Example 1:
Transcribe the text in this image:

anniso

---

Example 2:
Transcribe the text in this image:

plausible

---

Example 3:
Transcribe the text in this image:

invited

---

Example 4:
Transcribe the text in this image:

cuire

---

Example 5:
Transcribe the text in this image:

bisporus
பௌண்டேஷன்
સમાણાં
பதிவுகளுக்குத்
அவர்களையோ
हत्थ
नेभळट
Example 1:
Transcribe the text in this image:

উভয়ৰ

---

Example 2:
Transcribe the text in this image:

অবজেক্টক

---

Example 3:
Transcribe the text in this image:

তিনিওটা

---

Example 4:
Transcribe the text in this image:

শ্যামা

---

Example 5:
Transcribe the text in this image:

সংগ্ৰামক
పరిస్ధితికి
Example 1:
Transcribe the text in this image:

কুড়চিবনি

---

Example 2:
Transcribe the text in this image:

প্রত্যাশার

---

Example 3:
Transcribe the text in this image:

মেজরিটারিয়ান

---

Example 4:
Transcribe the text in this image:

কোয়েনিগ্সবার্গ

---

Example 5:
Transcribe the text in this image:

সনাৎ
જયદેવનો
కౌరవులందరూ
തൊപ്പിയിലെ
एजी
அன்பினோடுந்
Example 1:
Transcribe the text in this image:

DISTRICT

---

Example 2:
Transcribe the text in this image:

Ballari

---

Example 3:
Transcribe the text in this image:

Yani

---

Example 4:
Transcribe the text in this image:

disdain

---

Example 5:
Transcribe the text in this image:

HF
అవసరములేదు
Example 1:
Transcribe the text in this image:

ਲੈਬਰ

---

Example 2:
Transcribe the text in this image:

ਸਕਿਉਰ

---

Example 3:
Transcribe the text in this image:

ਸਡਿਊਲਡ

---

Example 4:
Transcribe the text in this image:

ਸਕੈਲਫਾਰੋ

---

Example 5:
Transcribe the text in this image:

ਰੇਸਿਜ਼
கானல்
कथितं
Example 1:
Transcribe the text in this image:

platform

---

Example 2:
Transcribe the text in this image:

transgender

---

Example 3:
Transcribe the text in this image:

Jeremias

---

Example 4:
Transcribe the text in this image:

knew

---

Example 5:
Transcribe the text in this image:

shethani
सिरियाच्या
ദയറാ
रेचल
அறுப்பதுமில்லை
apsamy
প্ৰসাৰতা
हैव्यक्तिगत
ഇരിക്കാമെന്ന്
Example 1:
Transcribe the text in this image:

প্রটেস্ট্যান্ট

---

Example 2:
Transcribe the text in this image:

━━━━━━━━━━━━━━━━━━━━━━━━━━━━━━

**PROBLEM TO WORK ON**
The records above are to be duplicated word for word.

**FINAL ANSWER**
Example 1:
Transcribe the text in this image:

anniso

---

Example 2:
Transcribe the text in this image:

plausible

---

Example 3:
Transcribe the text in this image:

invited

---

Example 4:
Transcribe the text in this image:

cuire

---

Example 5:
Transcribe the text in this image:

bisporus
பௌண்டேஷன்
સમાણાં
பதிவுகளுக்குத்
அவர்களையோ
हत्थ
नेभळट
Example 1:
Transcribe the text in this image:

উভয়ৰ

---

Example 2:
Transcribe the text in this image:

অবজেক্টক

---

Example 3:
Transcribe the text in this image:

তিনিওটা

---

Example 4:
Transcribe the text in this image:

শ্যামা

---

Example 5:
Transcribe the text in this image:

সংগ্ৰামক
పరిస్ధితికి
Example 1:
Transcribe the text in this image:

কুড়চিবনি

---

Example 2:
Transcribe the text in this image:

প্রত্যাশার

---

Example 3:
Transcribe the text in this image:

মেজরিটারিয়ান

---

Example 4:
Transcribe the text in this image:

কোয়েনিগ্সবার্গ

---

Example 5:
Transcribe the text in this image:

সনাৎ
જયદેવનો
కౌరవులందరూ
തൊപ്പിയിലെ
एजी
அன்பினோடுந்
Example 1:
Transcribe the text in this image:

DISTRICT

---

Example 2:
Transcribe the text in this image:

Ballari

---

Example 3:
Transcribe the text in this image:

Yani

---

Example 4:
Transcribe the text in this image:

disdain

---

Example 5:
Transcribe the text in this image:

HF
అవసరములేదు
Example 1:
Transcribe the text in this image:

ਲੈਬਰ

---

Example 2:
Transcribe the text in this image:

ਸਕਿਉਰ

---

Example 3:
Transcribe the text in this image:

ਸਡਿਊਲਡ

---

Example 4:
Transcribe the text in this image:

ਸਕੈਲਫਾਰੋ

---

Example 5:
Transcribe the text in this image:

ਰੇਸਿਜ਼
கானல்
कथितं
Example 1:
Transcribe the text in this image:

platform

---

Example 2:
Transcribe the text in this image:

transgender

---

Example 3:
Transcribe the text in this image:

Jeremias

---

Example 4:
Transcribe the text in this image:

knew

---

Example 5:
Transcribe the text in this image:

shethani
सिरियाच्या
ദയറാ
रेचल
அறுப்பதுமில்லை
apsamy
প্ৰসাৰতা
हैव्यक्तिगत
ഇരിക്കാമെന്ന്
Example 1:
Transcribe the text in this image:

প্রটেস্ট্যান্ট

---

Example 2:
Transcribe the text in this image:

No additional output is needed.